Lola knew all the details by the time she arrived home. She let herself into the Orchid Suite quietly, wearing an infuriating expression of placid righteousness.

 

“Don’t,” Scarlett said.

 

“I wasn’t,” Lola replied, going to the dresser to take off her pink stud earrings. She pulled her hair up into a knot, changed into shortie pajamas, applied moisturizers and toners, and generally did everything but give herself highlights until Scarlett couldn’t take it anymore.

 

“Fine,” she said. “I lost it. I told her off. You’re going to say that she actually really likes me, aren’t you? That she really admires me, and I’ve just jumped all over her and crushed her.”

 

Lola turned, still rubbing something into her face in a light circular motion.

 

“No,” she said. “I mean, I don’t think she really hates you, but she definitely doesn’t like you. She probably will when she’s like, twenty, but then again, maybe not. Some siblings hate each other for life.”

 

On that note, she settled into her bed to read one of her brochures.

 

“Spencer’s home,” she added, crisply flipping a page. “He looks as miserable as you do.”

 

“I don’t care.”

 

“Oh, stop it, Scarlett. Hanging out with these theater people has made you dramatic. Go down there, open the door, and sit on him until you’ve talked this out.”

 

“He’s probably locked it.”

 

“So knock.”

 

“What if…”

 

“Go!” Lola said. “You can’t be fighting with all three of us at once.

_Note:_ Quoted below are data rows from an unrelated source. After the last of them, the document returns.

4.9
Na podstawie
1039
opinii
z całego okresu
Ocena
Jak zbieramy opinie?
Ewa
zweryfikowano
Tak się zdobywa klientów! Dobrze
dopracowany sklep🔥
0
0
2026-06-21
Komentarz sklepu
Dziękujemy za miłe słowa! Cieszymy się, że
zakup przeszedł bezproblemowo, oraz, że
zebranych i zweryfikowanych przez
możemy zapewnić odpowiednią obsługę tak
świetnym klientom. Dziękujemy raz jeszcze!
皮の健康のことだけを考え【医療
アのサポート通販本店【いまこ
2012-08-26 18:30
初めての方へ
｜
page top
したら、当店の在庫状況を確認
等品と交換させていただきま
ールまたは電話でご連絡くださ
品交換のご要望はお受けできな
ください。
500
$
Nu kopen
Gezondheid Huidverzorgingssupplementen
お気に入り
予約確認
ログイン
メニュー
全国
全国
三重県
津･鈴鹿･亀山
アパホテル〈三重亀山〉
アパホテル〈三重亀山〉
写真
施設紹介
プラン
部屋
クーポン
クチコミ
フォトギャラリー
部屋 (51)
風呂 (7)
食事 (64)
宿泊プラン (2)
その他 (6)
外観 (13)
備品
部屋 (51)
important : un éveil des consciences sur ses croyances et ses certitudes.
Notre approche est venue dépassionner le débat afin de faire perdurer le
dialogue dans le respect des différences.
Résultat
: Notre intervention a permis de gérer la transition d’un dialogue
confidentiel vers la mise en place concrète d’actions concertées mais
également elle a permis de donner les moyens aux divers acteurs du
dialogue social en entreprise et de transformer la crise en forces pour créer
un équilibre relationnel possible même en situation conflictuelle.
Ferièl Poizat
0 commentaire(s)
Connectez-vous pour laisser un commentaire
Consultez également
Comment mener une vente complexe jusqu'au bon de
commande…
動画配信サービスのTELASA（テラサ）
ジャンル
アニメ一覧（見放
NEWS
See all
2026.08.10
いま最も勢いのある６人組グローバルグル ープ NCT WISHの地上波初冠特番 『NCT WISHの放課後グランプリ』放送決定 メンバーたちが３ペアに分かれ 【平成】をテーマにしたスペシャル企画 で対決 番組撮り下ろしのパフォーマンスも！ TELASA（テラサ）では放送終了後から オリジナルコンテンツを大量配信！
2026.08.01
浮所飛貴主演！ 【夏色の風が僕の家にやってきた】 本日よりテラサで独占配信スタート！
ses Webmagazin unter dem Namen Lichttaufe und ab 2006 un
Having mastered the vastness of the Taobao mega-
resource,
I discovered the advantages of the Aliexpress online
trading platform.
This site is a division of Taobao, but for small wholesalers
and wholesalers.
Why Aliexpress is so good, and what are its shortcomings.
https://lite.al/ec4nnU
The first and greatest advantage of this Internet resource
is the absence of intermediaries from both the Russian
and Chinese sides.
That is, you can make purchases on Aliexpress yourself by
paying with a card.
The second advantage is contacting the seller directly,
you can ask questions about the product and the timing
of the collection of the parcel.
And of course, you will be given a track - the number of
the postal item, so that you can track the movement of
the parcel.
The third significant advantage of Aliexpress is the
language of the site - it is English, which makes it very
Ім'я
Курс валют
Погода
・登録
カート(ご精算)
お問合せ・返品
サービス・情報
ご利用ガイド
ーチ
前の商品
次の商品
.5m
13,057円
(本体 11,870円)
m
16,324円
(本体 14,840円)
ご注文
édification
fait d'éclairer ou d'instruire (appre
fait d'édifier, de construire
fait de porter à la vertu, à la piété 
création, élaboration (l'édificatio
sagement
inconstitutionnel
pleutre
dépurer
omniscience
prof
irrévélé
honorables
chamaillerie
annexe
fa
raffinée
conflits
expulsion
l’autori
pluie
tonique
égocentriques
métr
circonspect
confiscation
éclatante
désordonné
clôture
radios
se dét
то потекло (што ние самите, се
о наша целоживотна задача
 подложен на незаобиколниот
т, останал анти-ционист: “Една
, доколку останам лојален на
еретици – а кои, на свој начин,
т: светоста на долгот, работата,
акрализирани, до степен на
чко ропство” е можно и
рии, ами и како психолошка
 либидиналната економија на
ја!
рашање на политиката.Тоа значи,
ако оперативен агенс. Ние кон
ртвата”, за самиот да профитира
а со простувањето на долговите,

And don’t come back until you’ve fixed it.”

 

She sounded serious enough that Scarlett found herself getting off the bed and walking robotically down the hall toward the Maxwell Suite. Lola had that kind of presence, if she really wanted to use it. That was how she managed to become one of the top salespeople on Bendel’s makeup floor before she got herself fired.

 

Spencer’s door was shut, but there was a light on underneath. Scarlett reached up to knock, but then recalled his strange reaction that afternoon. The smug look, the odd laugh…it made her angry and uneasy all over again. She turned and went back to the Orchid Suite room, but the door had been locked.

 

“That was way too short,” Lola called from inside. “I’m serious. Go and talk to him.”